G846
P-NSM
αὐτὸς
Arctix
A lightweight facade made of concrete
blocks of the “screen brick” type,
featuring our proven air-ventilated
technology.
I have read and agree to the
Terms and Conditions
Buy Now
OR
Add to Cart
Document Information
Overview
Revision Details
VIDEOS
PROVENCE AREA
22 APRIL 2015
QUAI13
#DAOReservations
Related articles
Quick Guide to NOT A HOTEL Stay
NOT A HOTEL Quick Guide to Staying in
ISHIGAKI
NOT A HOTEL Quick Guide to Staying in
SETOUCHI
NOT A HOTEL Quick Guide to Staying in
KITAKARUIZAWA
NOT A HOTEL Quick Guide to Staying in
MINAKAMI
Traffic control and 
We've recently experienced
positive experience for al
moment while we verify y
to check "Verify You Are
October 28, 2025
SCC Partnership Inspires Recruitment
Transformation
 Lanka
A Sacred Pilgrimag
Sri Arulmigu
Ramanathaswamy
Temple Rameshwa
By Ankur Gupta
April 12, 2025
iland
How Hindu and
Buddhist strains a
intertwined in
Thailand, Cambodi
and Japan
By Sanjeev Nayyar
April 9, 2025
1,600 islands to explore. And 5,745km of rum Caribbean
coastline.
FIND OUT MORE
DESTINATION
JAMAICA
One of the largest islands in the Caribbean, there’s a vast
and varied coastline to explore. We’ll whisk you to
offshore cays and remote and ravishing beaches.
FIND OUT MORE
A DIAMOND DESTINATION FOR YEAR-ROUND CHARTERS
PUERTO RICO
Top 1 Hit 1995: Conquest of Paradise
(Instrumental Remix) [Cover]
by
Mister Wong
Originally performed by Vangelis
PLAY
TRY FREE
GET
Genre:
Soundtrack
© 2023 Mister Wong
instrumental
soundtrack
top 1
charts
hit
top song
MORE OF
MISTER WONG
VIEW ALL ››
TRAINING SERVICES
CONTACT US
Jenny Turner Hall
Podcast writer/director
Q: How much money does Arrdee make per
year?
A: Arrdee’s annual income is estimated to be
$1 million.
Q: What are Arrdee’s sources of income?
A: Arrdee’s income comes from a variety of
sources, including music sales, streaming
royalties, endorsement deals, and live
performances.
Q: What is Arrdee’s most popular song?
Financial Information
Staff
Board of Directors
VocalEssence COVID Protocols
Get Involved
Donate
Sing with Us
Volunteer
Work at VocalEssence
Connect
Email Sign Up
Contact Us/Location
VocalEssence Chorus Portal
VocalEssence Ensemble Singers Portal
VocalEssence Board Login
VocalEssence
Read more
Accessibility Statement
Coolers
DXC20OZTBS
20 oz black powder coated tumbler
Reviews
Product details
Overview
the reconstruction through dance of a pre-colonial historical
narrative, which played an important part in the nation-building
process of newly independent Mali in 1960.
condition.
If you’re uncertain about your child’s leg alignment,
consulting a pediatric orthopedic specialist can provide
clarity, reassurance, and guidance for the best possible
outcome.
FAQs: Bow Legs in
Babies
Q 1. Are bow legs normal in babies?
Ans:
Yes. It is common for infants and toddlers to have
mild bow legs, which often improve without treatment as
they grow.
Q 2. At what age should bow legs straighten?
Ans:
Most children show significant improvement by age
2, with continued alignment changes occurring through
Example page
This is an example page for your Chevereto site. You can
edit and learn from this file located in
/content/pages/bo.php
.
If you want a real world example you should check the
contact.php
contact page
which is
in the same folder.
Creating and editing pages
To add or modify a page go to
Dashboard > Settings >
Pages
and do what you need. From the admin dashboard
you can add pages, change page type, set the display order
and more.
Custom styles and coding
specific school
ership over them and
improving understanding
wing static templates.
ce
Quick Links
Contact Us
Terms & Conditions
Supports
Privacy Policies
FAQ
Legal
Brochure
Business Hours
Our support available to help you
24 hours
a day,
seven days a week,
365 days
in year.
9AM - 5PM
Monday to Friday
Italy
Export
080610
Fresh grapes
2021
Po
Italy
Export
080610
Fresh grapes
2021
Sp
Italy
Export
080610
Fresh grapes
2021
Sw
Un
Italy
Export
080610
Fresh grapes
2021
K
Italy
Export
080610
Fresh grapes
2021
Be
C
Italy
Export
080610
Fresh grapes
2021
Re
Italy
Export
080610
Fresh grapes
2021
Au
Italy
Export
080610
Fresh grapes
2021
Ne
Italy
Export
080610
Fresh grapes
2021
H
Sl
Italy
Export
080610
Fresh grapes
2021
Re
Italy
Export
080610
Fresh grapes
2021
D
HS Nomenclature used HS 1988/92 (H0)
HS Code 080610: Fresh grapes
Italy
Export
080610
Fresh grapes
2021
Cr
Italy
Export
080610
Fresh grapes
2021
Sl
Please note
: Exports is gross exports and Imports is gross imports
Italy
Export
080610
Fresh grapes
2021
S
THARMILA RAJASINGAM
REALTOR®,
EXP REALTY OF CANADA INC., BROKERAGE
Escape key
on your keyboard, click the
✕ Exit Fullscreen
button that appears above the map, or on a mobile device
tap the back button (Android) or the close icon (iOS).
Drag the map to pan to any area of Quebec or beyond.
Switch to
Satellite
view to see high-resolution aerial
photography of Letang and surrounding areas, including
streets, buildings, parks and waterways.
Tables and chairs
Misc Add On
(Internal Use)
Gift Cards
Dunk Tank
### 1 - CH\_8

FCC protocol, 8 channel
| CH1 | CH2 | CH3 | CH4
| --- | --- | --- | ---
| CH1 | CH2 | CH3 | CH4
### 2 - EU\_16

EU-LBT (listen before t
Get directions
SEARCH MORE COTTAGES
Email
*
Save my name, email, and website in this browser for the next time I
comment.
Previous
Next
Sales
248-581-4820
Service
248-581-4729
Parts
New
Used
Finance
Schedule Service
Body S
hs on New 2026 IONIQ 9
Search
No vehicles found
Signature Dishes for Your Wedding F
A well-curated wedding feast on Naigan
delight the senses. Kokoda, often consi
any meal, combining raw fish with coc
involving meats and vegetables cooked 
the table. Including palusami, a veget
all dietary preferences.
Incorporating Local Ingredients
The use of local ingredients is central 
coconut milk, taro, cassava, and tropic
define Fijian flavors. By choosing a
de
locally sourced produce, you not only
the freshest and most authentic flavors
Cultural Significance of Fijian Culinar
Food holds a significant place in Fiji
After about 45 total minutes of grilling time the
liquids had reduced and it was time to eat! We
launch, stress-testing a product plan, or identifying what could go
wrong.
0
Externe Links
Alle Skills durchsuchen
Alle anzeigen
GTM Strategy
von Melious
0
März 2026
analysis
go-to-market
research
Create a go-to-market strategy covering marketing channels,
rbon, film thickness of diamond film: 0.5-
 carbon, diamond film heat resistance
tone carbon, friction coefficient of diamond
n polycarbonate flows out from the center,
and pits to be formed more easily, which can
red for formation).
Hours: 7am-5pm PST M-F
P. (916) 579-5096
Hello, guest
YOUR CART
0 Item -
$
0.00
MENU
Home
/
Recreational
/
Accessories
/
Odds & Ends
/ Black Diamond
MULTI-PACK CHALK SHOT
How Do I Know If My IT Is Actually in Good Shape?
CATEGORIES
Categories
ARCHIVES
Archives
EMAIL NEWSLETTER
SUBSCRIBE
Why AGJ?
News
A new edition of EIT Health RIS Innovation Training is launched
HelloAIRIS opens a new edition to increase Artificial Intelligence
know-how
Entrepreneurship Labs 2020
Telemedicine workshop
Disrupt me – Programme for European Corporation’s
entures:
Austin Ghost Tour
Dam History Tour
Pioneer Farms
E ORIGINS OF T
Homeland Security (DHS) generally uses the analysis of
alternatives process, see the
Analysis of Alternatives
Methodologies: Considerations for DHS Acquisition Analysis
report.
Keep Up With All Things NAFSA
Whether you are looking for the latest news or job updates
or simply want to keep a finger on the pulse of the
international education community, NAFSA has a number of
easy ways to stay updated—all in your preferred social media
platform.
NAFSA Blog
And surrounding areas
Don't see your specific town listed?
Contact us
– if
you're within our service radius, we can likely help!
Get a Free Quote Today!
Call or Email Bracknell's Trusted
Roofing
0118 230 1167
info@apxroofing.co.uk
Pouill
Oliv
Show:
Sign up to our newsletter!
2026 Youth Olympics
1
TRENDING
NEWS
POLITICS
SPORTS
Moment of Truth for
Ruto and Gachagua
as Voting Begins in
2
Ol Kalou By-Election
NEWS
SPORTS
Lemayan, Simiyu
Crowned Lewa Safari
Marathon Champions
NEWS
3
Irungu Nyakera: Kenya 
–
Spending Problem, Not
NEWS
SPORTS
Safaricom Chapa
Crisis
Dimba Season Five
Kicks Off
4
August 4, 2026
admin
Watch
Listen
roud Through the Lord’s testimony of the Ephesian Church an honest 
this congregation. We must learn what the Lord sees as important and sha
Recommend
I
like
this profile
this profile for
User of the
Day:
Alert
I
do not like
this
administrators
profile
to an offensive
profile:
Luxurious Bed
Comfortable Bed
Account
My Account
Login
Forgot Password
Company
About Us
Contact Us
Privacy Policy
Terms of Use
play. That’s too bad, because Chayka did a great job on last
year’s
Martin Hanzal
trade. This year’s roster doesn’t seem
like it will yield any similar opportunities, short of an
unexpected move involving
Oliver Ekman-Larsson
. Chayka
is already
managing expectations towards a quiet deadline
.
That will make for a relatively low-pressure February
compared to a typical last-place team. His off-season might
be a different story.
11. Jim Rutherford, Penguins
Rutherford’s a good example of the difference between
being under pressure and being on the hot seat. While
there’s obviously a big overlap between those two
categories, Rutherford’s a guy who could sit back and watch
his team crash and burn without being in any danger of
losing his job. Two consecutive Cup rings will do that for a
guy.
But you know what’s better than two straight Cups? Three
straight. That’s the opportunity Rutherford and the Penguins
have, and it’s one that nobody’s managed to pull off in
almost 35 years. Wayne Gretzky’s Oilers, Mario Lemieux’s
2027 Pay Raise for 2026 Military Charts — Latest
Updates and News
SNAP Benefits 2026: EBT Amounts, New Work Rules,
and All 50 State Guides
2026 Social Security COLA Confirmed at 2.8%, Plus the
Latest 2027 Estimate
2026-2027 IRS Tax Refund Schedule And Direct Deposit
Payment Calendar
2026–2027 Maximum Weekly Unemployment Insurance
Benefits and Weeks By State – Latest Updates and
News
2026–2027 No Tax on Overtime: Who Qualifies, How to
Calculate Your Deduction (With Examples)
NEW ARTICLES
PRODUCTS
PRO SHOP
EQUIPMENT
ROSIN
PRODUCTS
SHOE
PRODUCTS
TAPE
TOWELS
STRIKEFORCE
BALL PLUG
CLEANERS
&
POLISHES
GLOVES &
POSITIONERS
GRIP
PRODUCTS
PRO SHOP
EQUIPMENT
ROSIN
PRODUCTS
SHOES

Your objective
Switch "Finance" to "Financing" in the lines from the line with "EU-LBT (listen before t" to the line with "Alle anzeigen", and output only those lines with everything else unchanged.

Exercise solution
EU-LBT (listen before t
Get directions
SEARCH MORE COTTAGES
Email
*
Save my name, email, and website in this browser for the next time I
comment.
Previous
Next
Sales
248-581-4820
Service
248-581-4729
Parts
New
Used
Financing
Schedule Service
Body S
hs on New 2026 IONIQ 9
Search
No vehicles found
Signature Dishes for Your Wedding F
A well-curated wedding feast on Naigan
delight the senses. Kokoda, often consi
any meal, combining raw fish with coc
involving meats and vegetables cooked 
the table. Including palusami, a veget
all dietary preferences.
Incorporating Local Ingredients
The use of local ingredients is central 
coconut milk, taro, cassava, and tropic
define Fijian flavors. By choosing a
de
locally sourced produce, you not only
the freshest and most authentic flavors
Cultural Significance of Fijian Culinar
Food holds a significant place in Fiji
After about 45 total minutes of grilling time the
liquids had reduced and it was time to eat! We
launch, stress-testing a product plan, or identifying what could go
wrong.
0
Externe Links
Alle Skills durchsuchen
Alle anzeigen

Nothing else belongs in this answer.